PAGE EXCERPT:
-- Opening Marker --

The sticking point for some is that it uses a standard card deck for resolution. I was doubtful, but after using it for a bit it grew on me. It makes use of the extra features of a card deck...the face cards, the suits, etc. It adds extra depths and effects with no extra actions.

In any case, definitely worth checking out for hard SF. (Free quick-start here.)
 

Gee4orce

Registered User
Validated User
I would recommend that you check out Zozer Games' Orbital 2100. It's basically everything you need to play The Expanse with Traveller.

You might also like their Hostile setting: it's pretty much Alien with the serial numbers filed off.

In both of these settings, space is not friendly to humans.
This is a good recommendation.

As for The Expanse, well there is an official Expanse game coming out shortly - Kickstarter backers have been promised a preview very soon, perhaps this week. It’s based on the *Age system (DragonAge, etc)
 

jsnead

Social Justice Dragon
Validated User
It depends on what you want. Do you want a high tech pre-interstellar travel campaign, then GURPS Transhuman Space is perfect, and if you want a grittier and more apocalyptic feel, so is Eclipse Phase - just eliminate the Pandora Gates (but perhaps keep the Exsurgents, since they could have arrived aeons ago via light speed alien space probes), and eliminate the Pandora Gates would change very little about the setting.

-- Closing Marker --

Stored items

-- Opening Marker --

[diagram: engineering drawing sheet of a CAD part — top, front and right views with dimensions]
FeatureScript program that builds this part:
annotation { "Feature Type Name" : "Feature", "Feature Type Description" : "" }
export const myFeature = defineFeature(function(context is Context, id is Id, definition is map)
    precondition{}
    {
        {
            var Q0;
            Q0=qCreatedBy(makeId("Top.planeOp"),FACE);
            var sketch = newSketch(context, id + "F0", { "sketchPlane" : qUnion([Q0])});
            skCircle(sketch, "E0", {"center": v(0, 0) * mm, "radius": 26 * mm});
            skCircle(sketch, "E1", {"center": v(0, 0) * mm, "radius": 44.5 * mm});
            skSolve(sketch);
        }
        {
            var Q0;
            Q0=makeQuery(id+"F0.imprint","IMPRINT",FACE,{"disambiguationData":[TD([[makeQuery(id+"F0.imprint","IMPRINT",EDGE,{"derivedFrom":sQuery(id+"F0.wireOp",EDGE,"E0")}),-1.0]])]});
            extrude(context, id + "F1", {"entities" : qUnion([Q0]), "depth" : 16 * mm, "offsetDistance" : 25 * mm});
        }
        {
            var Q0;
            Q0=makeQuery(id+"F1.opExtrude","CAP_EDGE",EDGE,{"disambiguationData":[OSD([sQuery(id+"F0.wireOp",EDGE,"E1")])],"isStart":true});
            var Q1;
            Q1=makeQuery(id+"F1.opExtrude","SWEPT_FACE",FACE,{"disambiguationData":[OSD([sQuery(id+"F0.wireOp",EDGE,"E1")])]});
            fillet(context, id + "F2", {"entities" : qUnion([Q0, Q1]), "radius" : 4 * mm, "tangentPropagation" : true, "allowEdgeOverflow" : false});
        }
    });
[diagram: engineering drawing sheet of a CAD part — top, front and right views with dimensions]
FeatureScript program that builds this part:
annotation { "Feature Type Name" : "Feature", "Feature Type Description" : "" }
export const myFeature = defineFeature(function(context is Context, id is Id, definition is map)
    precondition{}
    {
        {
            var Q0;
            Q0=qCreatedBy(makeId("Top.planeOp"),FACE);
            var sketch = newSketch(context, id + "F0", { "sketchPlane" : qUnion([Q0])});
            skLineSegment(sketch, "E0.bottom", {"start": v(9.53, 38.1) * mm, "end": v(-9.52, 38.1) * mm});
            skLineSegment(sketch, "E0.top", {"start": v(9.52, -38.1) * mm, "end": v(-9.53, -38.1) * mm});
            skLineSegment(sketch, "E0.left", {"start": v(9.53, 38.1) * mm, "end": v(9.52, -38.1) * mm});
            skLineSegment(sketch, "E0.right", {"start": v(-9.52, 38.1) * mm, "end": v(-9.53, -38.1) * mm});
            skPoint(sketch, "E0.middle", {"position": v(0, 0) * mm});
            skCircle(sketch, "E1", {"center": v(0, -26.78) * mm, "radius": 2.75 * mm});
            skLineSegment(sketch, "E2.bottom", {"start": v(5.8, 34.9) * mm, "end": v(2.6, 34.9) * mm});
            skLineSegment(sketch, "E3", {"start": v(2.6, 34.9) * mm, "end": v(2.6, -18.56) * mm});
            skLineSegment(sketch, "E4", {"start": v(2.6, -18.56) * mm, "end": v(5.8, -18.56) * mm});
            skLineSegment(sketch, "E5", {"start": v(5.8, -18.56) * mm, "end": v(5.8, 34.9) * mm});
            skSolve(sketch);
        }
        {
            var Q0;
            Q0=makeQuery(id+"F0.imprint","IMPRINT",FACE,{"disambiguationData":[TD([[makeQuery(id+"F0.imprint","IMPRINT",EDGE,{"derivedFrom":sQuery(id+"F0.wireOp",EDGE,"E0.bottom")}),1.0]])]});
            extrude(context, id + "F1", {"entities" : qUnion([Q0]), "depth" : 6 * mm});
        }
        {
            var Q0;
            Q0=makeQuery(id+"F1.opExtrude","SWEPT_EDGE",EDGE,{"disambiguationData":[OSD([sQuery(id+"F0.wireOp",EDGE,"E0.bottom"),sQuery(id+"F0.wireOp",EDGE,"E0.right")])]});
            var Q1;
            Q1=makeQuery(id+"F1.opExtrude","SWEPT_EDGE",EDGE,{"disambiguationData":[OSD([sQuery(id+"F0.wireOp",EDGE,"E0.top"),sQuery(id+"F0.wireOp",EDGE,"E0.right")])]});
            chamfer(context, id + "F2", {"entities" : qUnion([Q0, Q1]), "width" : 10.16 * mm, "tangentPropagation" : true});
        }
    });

-- Closing Marker --

ABOUT THIS EXERCISE:
Answer from the forum excerpt about science-fiction roleplaying games:
(a) What does the first game discussed use for resolution?
(b) Which Zozer Games product is called everything you need to play The Expanse with Traveller?
(c) What system is the official Expanse game based on?

TASK ANSWER:
(a) A standard card deck.
(b) Orbital 2100.
(c) The *Age system.